Discovering personas with AI
Where this AI-powered topic analysis really comes into its own is when you are looking at a particularly generic or broad data set. This is usually when it’s hardest to pull out common themes and insights.
A great example of this is when studying the conversations of a panel of authors. Even a specific group of people connected by common interests or characteristics will be talking about a lot of different things. How do you quickly pull out some interesting themes to better understand an audience, so you can create relevant content to reach them or to inform your strategy in other areas?
With Brandwatch you can create large social panels of authors based on how they describe themselves, who they follow, or the topics they have talked about in the past. Then you can query everything they talk about to create a complete ‘whitespace’ research data set on your key target audience’s conversations.
Here is an example of people who previously said they “own” or “drive” a truck on online forums. Let’s call this our “Truck Drivers” audience. If we look at the most common keywords this group uses, it doesn’t really tell us anything useful about who these people are or what they talk about.
If we analyze the same vast data set with AI topic extraction, we suddenly have a window into an online community that can tell us a lot more. This group talks about some topics you might expect, such as “motor cars” and “trucks,” perhaps “God” and the “United States of America,” but we probably didn’t expect “Shakespeare” to be such a commonly used reference.
This can spark new ideas about how we understand and engage with target audiences.

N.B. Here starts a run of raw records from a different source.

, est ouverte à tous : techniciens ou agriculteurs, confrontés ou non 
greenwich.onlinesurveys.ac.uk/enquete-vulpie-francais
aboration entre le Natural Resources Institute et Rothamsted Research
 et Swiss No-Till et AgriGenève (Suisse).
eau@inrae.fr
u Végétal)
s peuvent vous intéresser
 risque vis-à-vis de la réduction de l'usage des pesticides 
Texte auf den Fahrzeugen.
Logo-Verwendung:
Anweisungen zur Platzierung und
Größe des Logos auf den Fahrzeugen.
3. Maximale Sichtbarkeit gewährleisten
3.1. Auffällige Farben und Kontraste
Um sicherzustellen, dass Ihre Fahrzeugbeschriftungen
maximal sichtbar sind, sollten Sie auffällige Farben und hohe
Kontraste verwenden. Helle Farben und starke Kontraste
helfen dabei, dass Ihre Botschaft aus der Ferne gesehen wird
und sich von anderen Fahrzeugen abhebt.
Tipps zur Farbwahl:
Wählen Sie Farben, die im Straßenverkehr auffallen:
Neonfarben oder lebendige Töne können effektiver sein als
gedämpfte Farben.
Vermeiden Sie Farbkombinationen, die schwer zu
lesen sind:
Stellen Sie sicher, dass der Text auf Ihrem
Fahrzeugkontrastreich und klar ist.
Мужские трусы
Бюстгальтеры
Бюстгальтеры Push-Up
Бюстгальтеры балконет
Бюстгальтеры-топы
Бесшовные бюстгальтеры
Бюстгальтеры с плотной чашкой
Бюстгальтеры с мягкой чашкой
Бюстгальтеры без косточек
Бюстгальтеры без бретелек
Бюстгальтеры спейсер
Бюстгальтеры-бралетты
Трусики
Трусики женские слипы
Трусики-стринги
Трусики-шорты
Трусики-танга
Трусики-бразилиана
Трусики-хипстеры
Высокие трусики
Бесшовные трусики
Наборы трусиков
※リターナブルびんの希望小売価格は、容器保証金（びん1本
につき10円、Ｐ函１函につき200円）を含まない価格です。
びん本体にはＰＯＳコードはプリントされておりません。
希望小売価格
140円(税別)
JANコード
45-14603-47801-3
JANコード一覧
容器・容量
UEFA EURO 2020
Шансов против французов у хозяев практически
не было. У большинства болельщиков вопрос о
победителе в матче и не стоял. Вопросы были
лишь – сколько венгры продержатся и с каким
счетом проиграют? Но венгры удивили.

What’s next for AI in Brandwatch?
We are always exploring where these developments can be applied in new ways. Building on our GPT-powered AI Search and topic analysis, we plan to add this to more components and visualizations. We’re also exploring how to apply this technology to more languages.
We’re excited about the rapid advances in new AI developments and we are looking at ways to integrate open-source models, such as ChatGPT and others, to solve different problems across our product suite. For example, employing AI to suggest social copy or responses, summarize data sets with natural language, or create more flexible sentiment analysis models. As this technology becomes even more powerful and accessible, it is unlocking new avenues for innovation, speeding up the time to insight, and helping our users turn vast amounts of data into actionable intelligence.